This one wasn’t pretty. Georgetown was befuddled by Richmond’s fluid and energetic execution of the, Princeton offense, a system that presumably would have been familiar to the returning Hoyas who practiced back-cut and read after read last season under JT3. But the Hoya defense couldn’t stop the Spiders’ dribble drives, giving up a game- and career-high 28 points to De’Monte Buckingham, who got to the rim at will. Spider big man Grant Golden also tortured the Hoyas, scoring 24 points in the post and from beyond the arc.
An early five-point Hoya lead evaporated as Golden and Buckingham took turns pouring it in for Richmond, and the Spiders soon led by an equal amount as things looked grim for Georgetown. The Hoyas couldn’t get a stop, allowing Richmond to shoot over 60 percent from inside the arc while forcing just 8 turnover.s
Fortunately, Georgetown couldn’t miss on offense. The Hoyas hit for 55 percent from three, made more than half of their attempts inside the arc, and earned 26 free-throws, of which they made 22. Seven different Hoyas connected from deep, continuing an early-season trend that has Georgetown fourth nationally in three-point percentage (47.1%) and in the top 100 in the country in points scored from beyond the arc. The same small-but-quick lineup that made the Spinders dangerous offensively compromised them defensively, where Richmond ranks among the worst teams in the country in field-goal defense and below average in several other metrics.

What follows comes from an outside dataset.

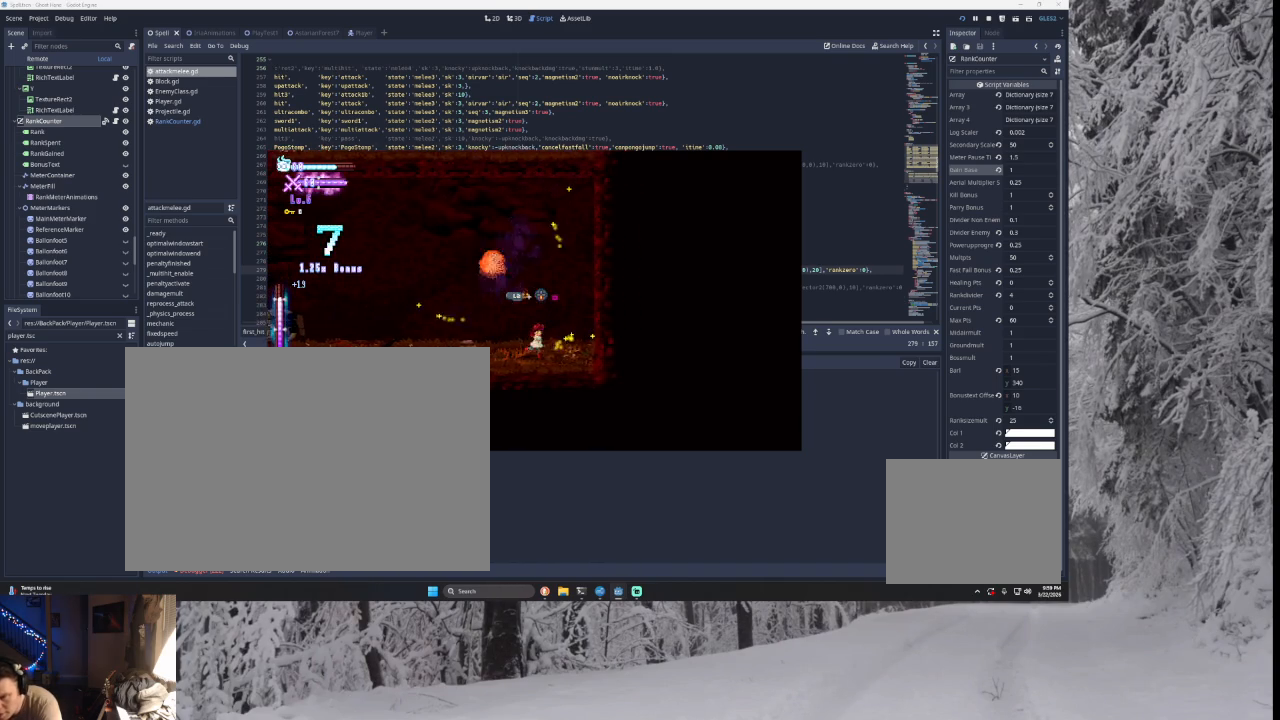
{"buttons": [], "left_stick": "right", "right_stick": "center", "events": []}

Richmond’s lack of size on defense left plenty of space for Georgetown offensively. Jonathan Mulmore had his best game at Georgetown, scoring a career-high 15 points while matching his best-as-a-Hoya 8 assists. The second-year senior guard has looked more comfortable offensively in his first few games under Ewing than he did in a season under JT3, successfully slashing, kicking, and draining the occasional outside jumper. Having made key floaters and threes throughout the game, Mulmore made perhaps the game’s key play. With Georgetown ahead by just two points and under two minutes remaining, Mulmore drove from the corner, went airborne, and whipped a pass from under the basket out to a wide-open Jamorko Pickett on the opposite wing, beyond the arc. Pickett drained the three, putting Georgetown ahead by five and for good.

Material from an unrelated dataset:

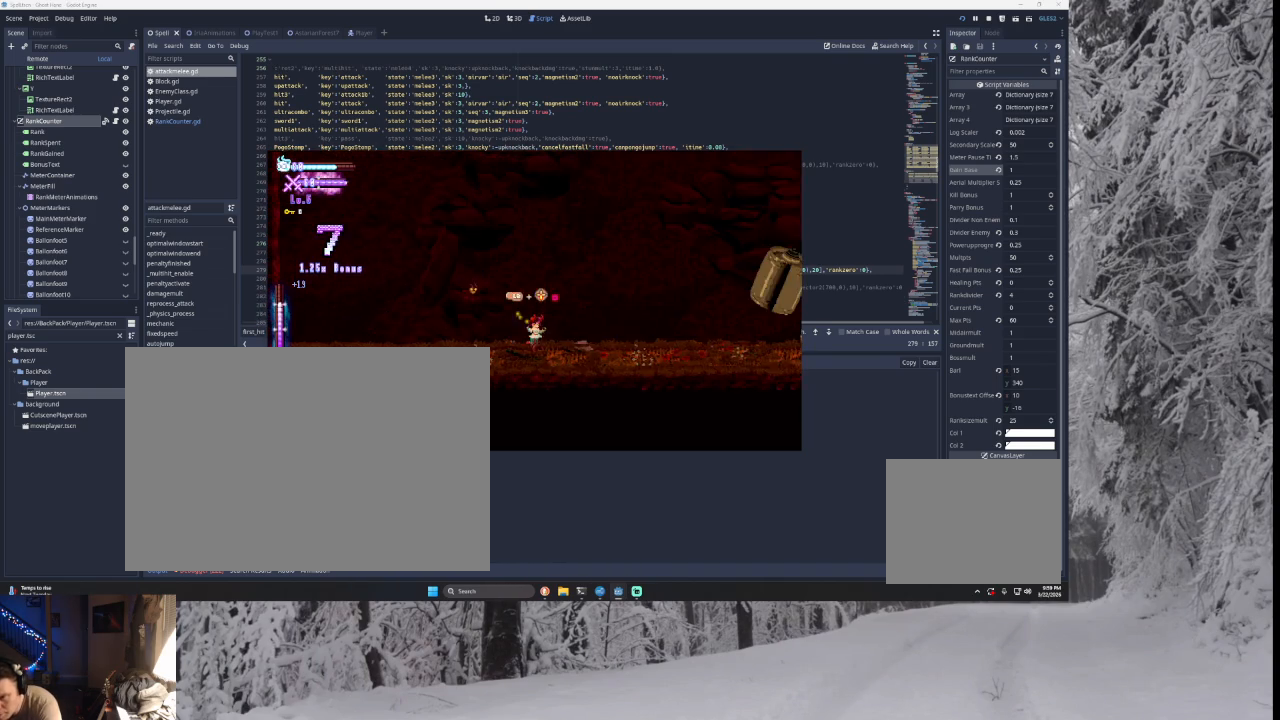
{"buttons": [], "left_stick": "right", "right_stick": "center", "events": []}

Mulmore wasn’t alone, as Georgetown’s offensive success was a team effort. Marcus Derrickson (team highs with 16 points and 9 rebounds) and Jessie Govan (14 points and 7 rebounds) are mainstays, leading the Hoyas for better and for worse (the junior bigs combined for 7 turnovers). Derrickson has banged the boards all season long, while Govan has been nearly automatic at the rim, in the mid-range, and from deep. Kaleb Johnson continued his improbable surge as well, making all four of his shots for 11 points, while freshman wing Pickett compiled an impressive 12 points and 7 rebounds, including the all-important triple off the feed from Mulmore.
This win won’t be enough to prove that Georgetown can contend in the Big East, but that’s not really the point. Ewing and the rest of the basketball program set out on a deliberately easy non-conference course, trying to give a green team plenty of time to adjust to a new system. Viewed by that standard, Georgetown’s win at Richmond was a satisfactory road win against a middling opponent. The Hoyas’ withdrawal from the Nike-sponsored PK80 tournament in Portland this weekend was frustrating, particularly as the faithful navigated a lo-fi online stream of a low-profile trip to Richmond. The strategic decision to go to an all-cupcake diet may have been an error, but Saturday’s win didn’t particularly prove as much. Georgetown largely fulfilled expectations by beating the Richmond, if not exactly overwhelmingly, in front of a hostile and animated crowd.
Now, it’s back to more cupcakes for the next few weeks, beginning with a visit from Maine on Tuesday. The Hoyas have some areas for improvement during these tune-ups, particularly ball handling (18 turnovers at Richmond), on-ball defense, and defensive rebounding, where Georgetown hasn’t quite been the spitting image of its coach. For now, the Hoyas can take some satisfaction in knowing that they passed their first road test of the Ewing era.